▸ **Quesiti sul materiale**
(a) Elenca tutte le persone citate per nome nel corpo dell'articolo sull'antisemitismo in Francia, senza contare la firma.
(b) Riprendi l'articolo sull'antisemitismo in Francia e scrivi il seguito a partire dall'ultima frase riportata.

▸ **Estratto del documento**
────

Così l’antisemitismo è diventato “il problema numero 1 in Francia”
Giulio Meotti
Il 17 marzo Edgar Morin è comparso davanti al tribunale di Nanterre per rispondere all’accusa di diffamazione razziale. Sul Monde ha definito Israele “un popolo dominatore e, tranne un’ammirevole minoranza, sprezzante e che prova soddisfazione a umiliare”. Renaud Camus aveva scritto di provar fastidio nel “vedere questa civiltà francese avere come principali portavoce una maggioranza di ebrei”. Fayard ne ha ritirato il libro in commercio. Il comico Dieudonné è andato in tv a dire che “con la bandiera israeliana mi ci pulisco il culo”, che “bin Laden è solo contro la più grande potenza del mondo, e questo ispira per forza rispetto”, salutando IsraHeil l'”asse americano- sionista”. Pochi giorni fa la folla lo ha accolto al grido “liberate Dieudonné, libertà d’espressione”, conformista come il branco che voleva linciare Dreyfus prima che salpasse per l’Isola del Diavolo.

────

▸ **Dati registrati**
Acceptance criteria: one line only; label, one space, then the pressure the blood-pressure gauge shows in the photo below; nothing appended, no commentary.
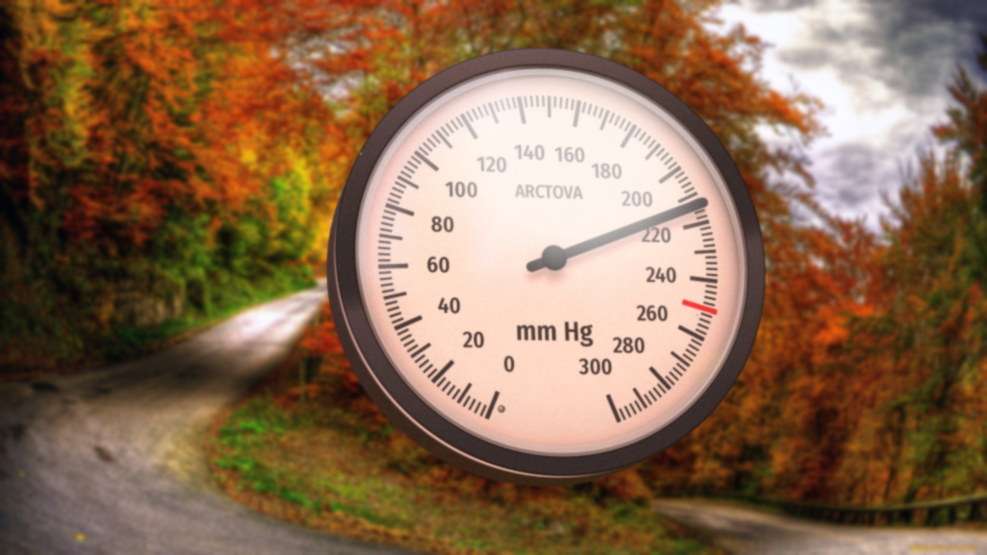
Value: 214 mmHg
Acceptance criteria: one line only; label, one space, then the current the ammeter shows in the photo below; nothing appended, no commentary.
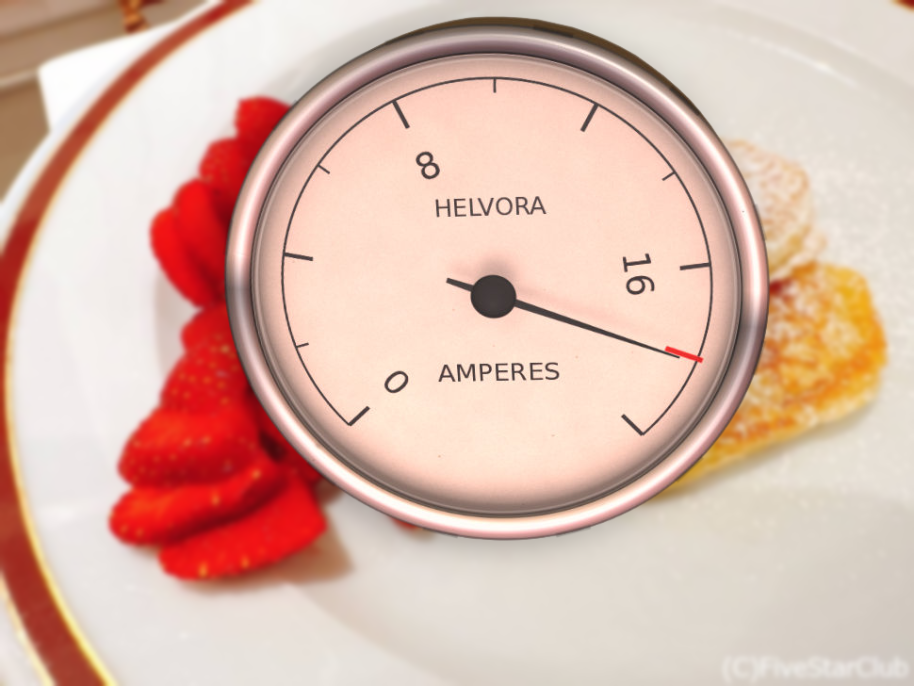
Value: 18 A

────

▸ **Risposte per quesito**
(a) Edgar Morin, Renaud Camus, Dieudonné, bin Laden, Dreyfus

(b)
Julien Benda non brindò alla cena organizzata dalla “Revue Blanche” quando ne fu proclamata l’amnistia, perché sapeva che l’antisemitismo sarebbe stata una terribile piaga in Francia.
Una radio popolare di Parigi, la Fun-Radio, ha definito le baracche di Auschwitz una “ridente villetta di campagna in vendita”.
Nel 1998, l’Associazione magistrati fu sciolta dopo che il suo presidente, Alain Terrail, si rivolse così a un procuratore: “Tanto va Levy al forno che alla fine si brucia”. L’Oréal, mentre rilevava una quota della Helena Rubinstein, aderì al boicottaggio della Lega araba contro Israele. La solita ipocrisia: anche oggi due Stati europei che più fanno affari con Israele sono la Francia e il Belgio.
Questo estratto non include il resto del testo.